Glowing in the Darkness

A transplanted Arkansas boy who now lives in the often-frigid Allegheny Mountains of western Pennsylvania, I like my apple cider to be steaming and my house to be about 78 degrees. An anthracite coal-burning stove does the job, but there is one problem with coal heat, and it occurs about three o’clock every morning: the fire dies down to the point where the house is dangerously cold.
                                                                                                                                                Is the home school movement growing cold?  I think not.
Old Testament Levitical priests had a duty to tend the fire in the tent of meeting, to keep it roaring and bright. The fire on the altar, the eternal flame on which sacrifices were offered to God, was not to go out. Other tasks could be deferred. But the fire on the altar was never to go out. (Leviticus 6:8–13)
Through the centuries believers have served well as fire tenders. “The secret things belong to the Lord our God, but the things revealed belong to us and to our children forever . . .(Deuteronomy 29:29).
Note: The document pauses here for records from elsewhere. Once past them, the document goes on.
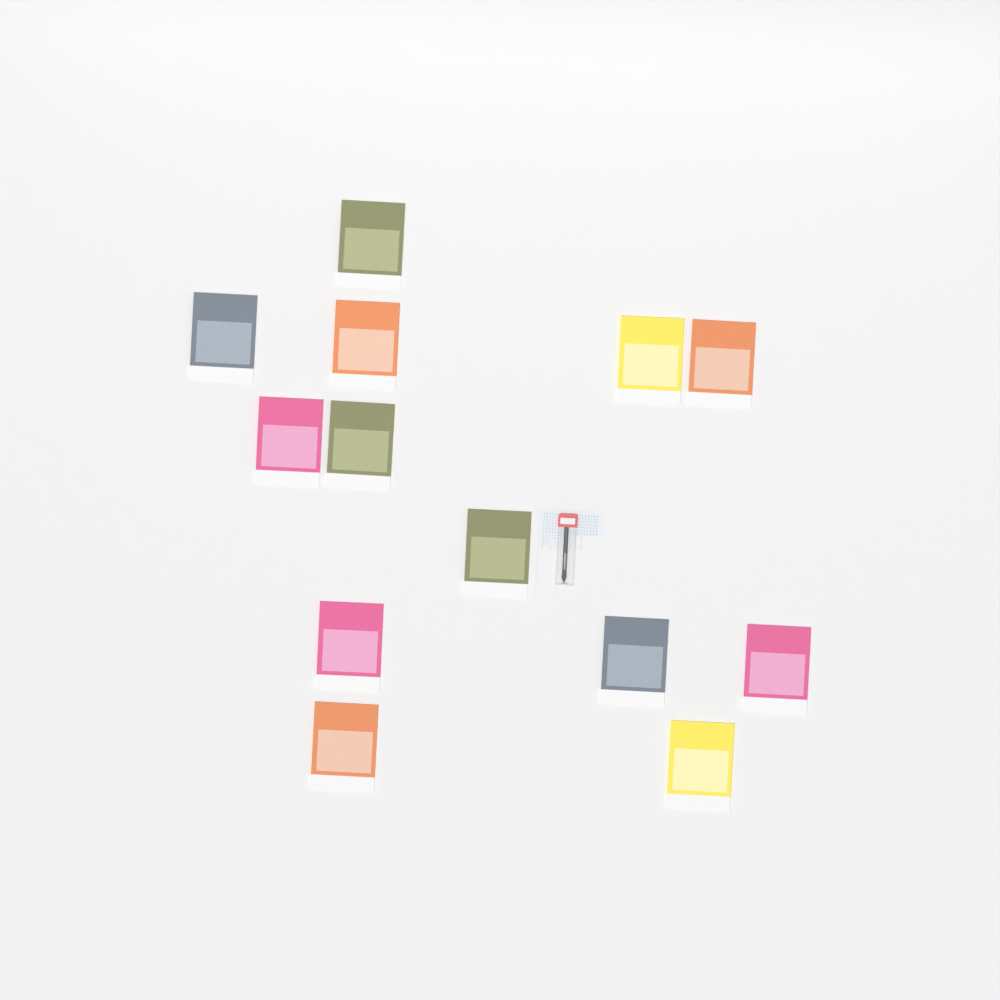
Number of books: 13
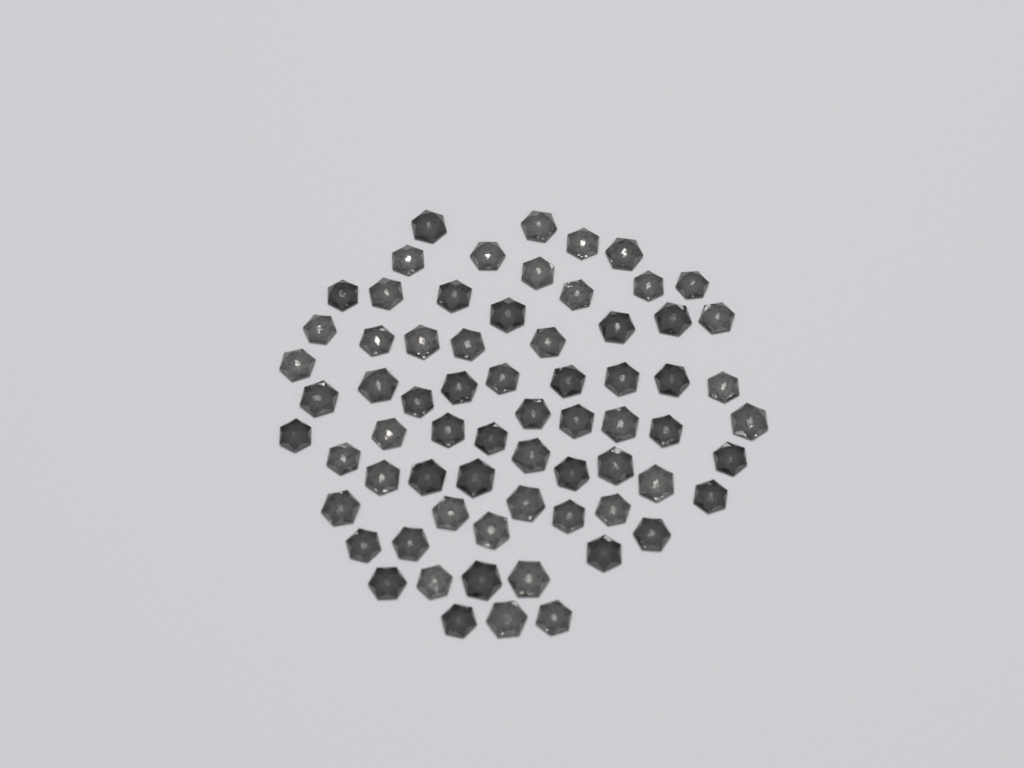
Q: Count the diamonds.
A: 68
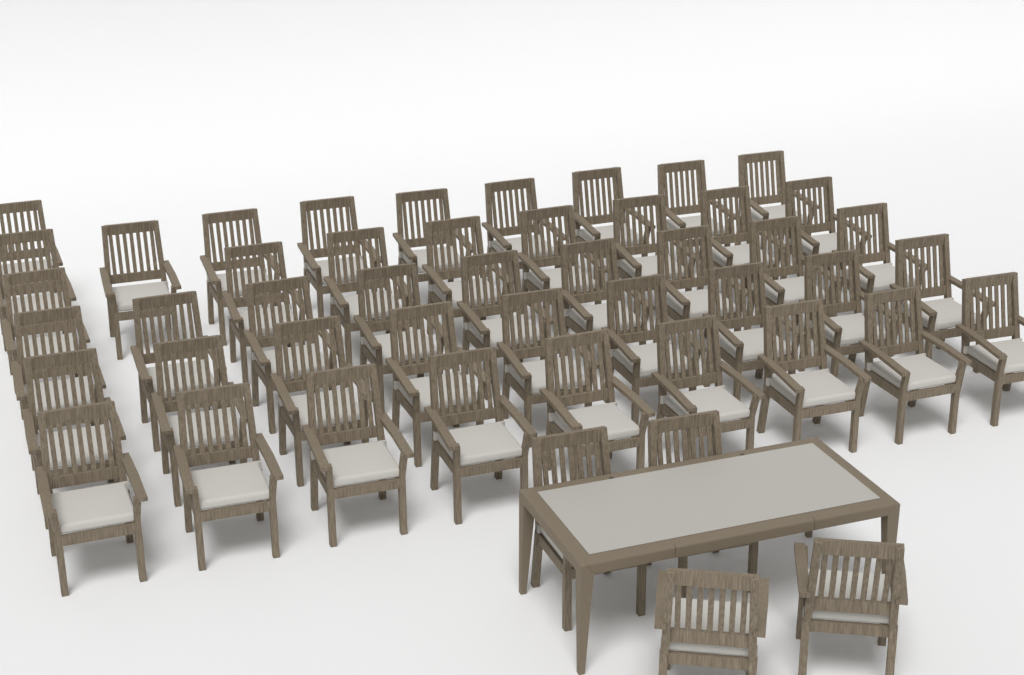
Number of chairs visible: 49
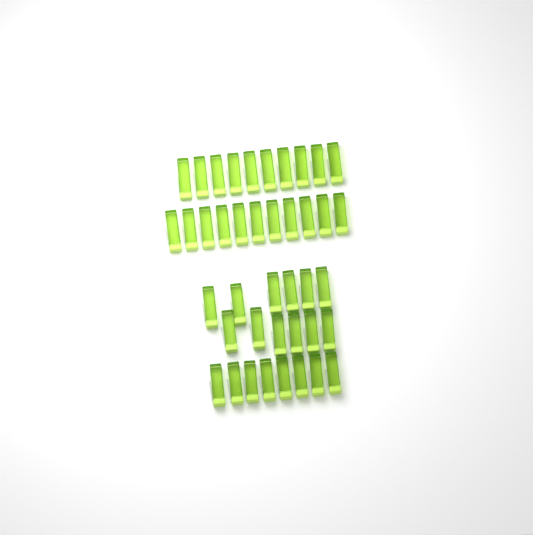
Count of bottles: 41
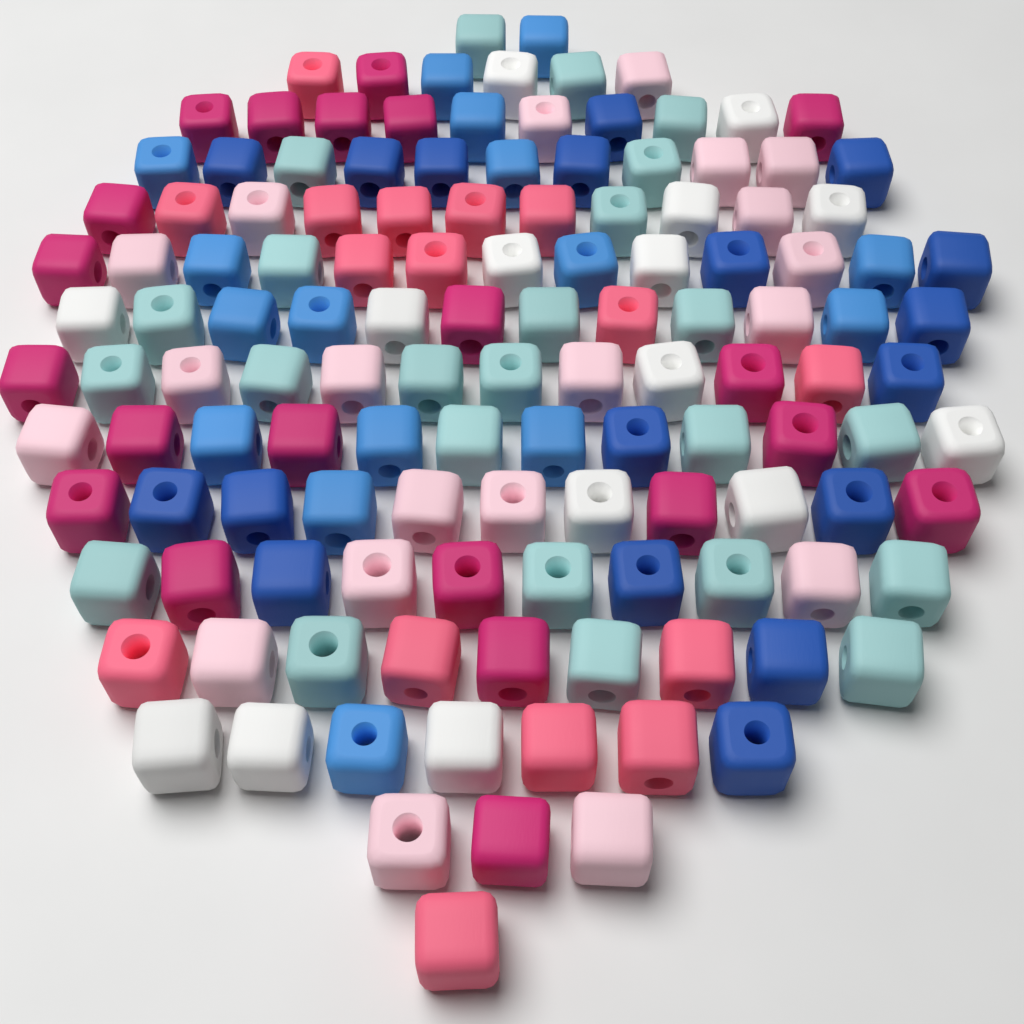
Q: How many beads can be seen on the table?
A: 130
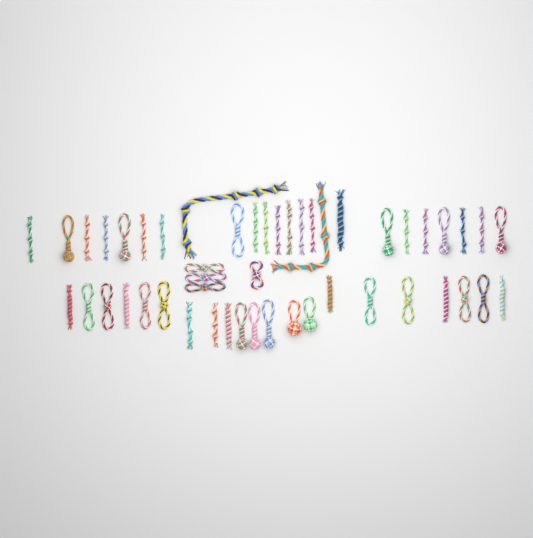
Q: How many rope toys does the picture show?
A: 49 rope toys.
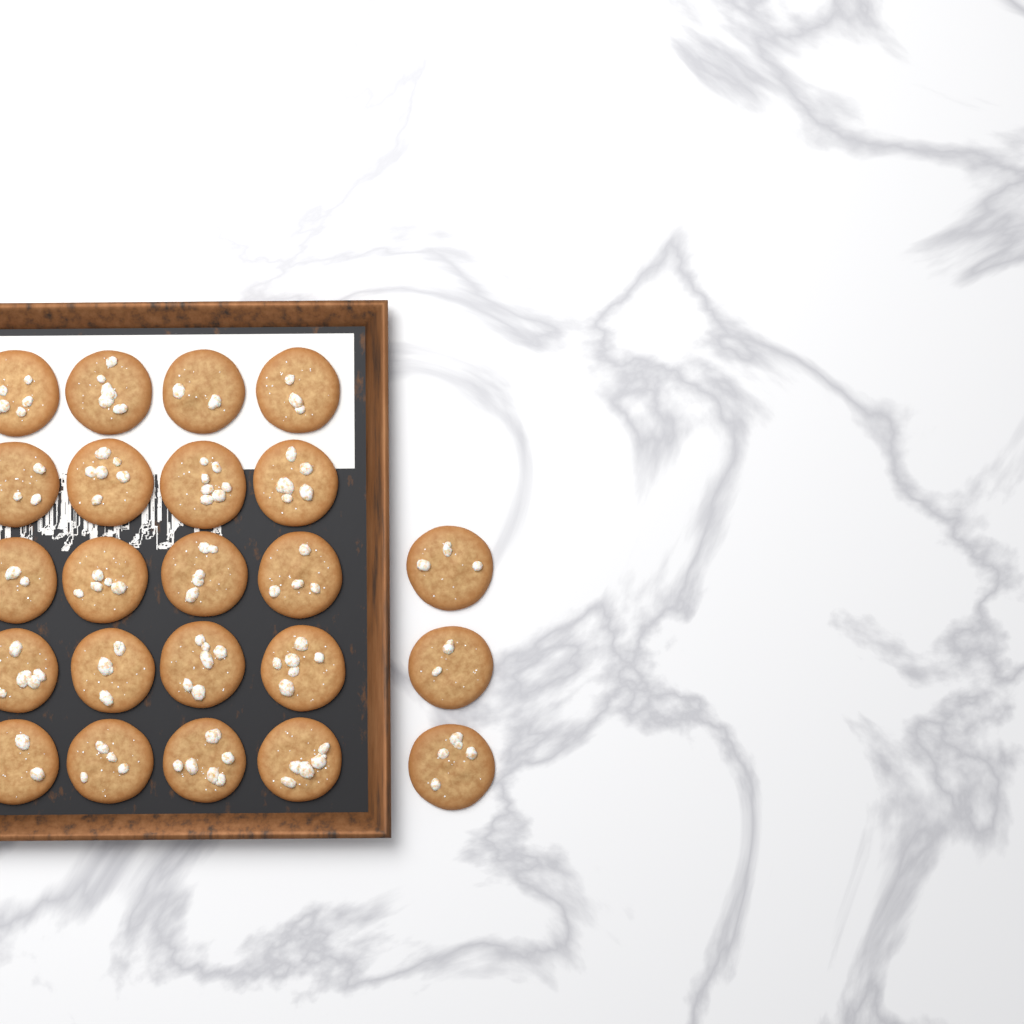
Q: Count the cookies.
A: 23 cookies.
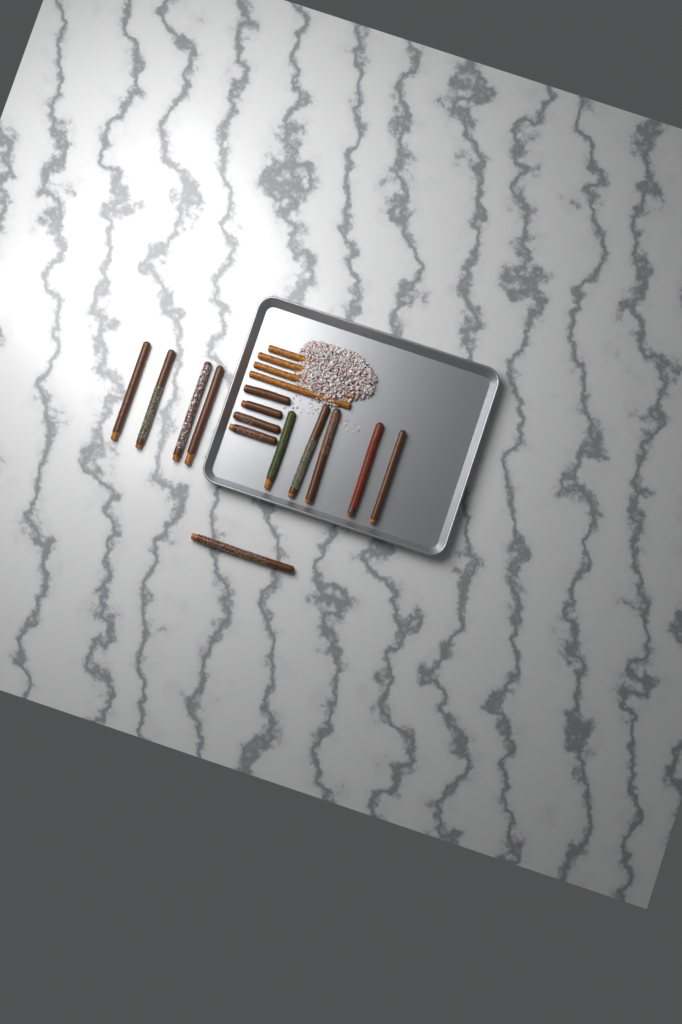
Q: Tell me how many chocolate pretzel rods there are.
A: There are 14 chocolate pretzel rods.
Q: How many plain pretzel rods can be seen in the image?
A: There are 4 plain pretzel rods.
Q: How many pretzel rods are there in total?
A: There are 18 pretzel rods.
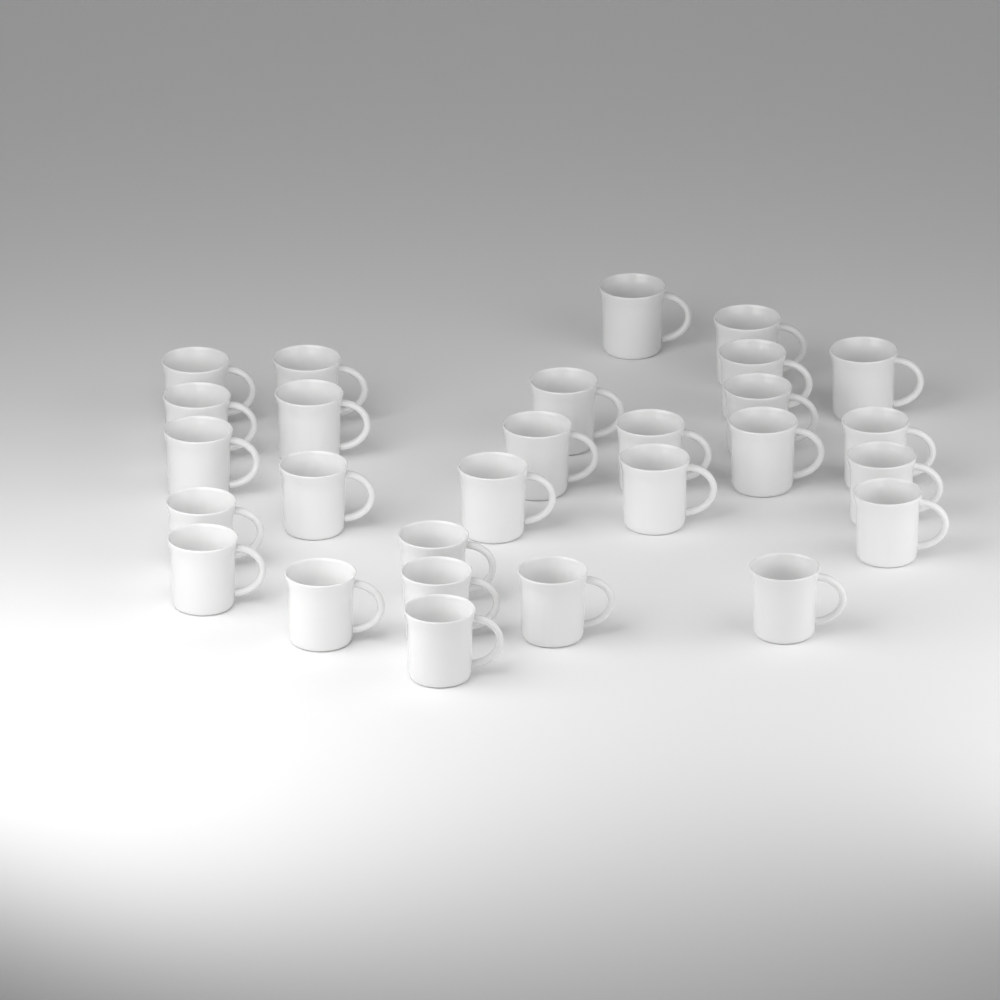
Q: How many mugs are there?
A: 28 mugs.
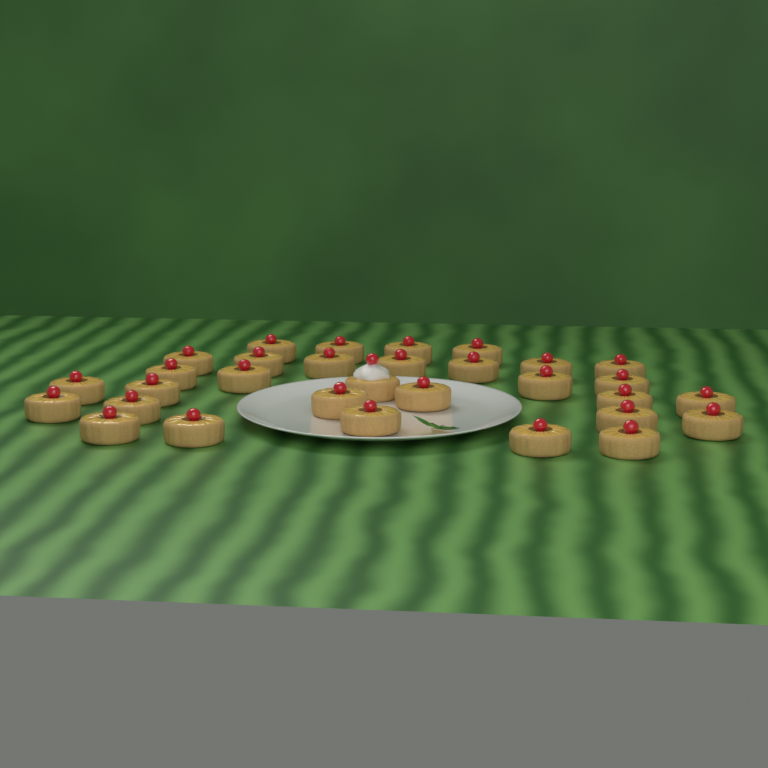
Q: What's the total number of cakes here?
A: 31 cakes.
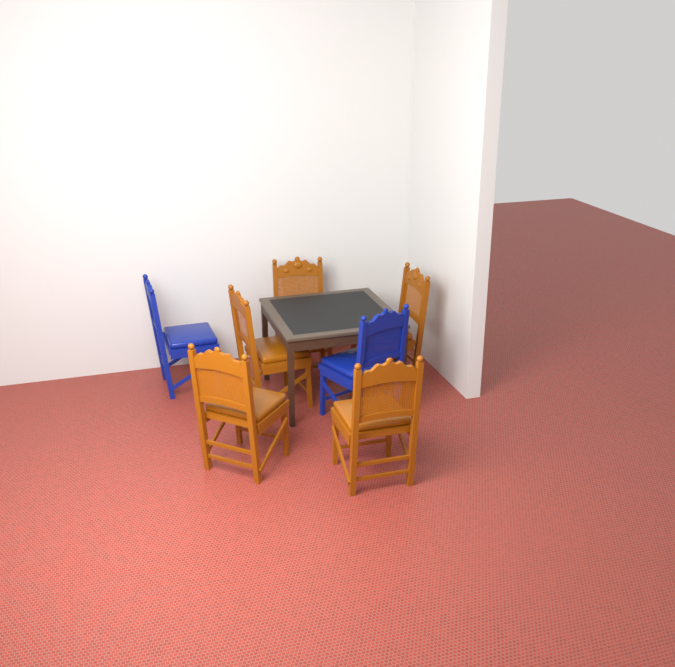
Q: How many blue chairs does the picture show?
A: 2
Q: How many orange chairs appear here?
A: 5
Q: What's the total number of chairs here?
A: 7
This is a gathered inheritance kept alive by men and women of faith.  In our own home school history the honor belongs to Hulsey, Harris, Ferris, and countless others.
Truth is restated; more than that, the reader will observe that saints throughout the ages have built on the faith of those who preceded them. Jesus Christ is the Way, the Truth, and the Life: that is true, and truth is the same, forever. Revelation of truth, though, is forever becoming better understood, we hope. The previous generation of believers passes the torch to us, and we pass it to the next, and so on. Each generation builds on the illumination of the previous generation. We trust that the world is better for it.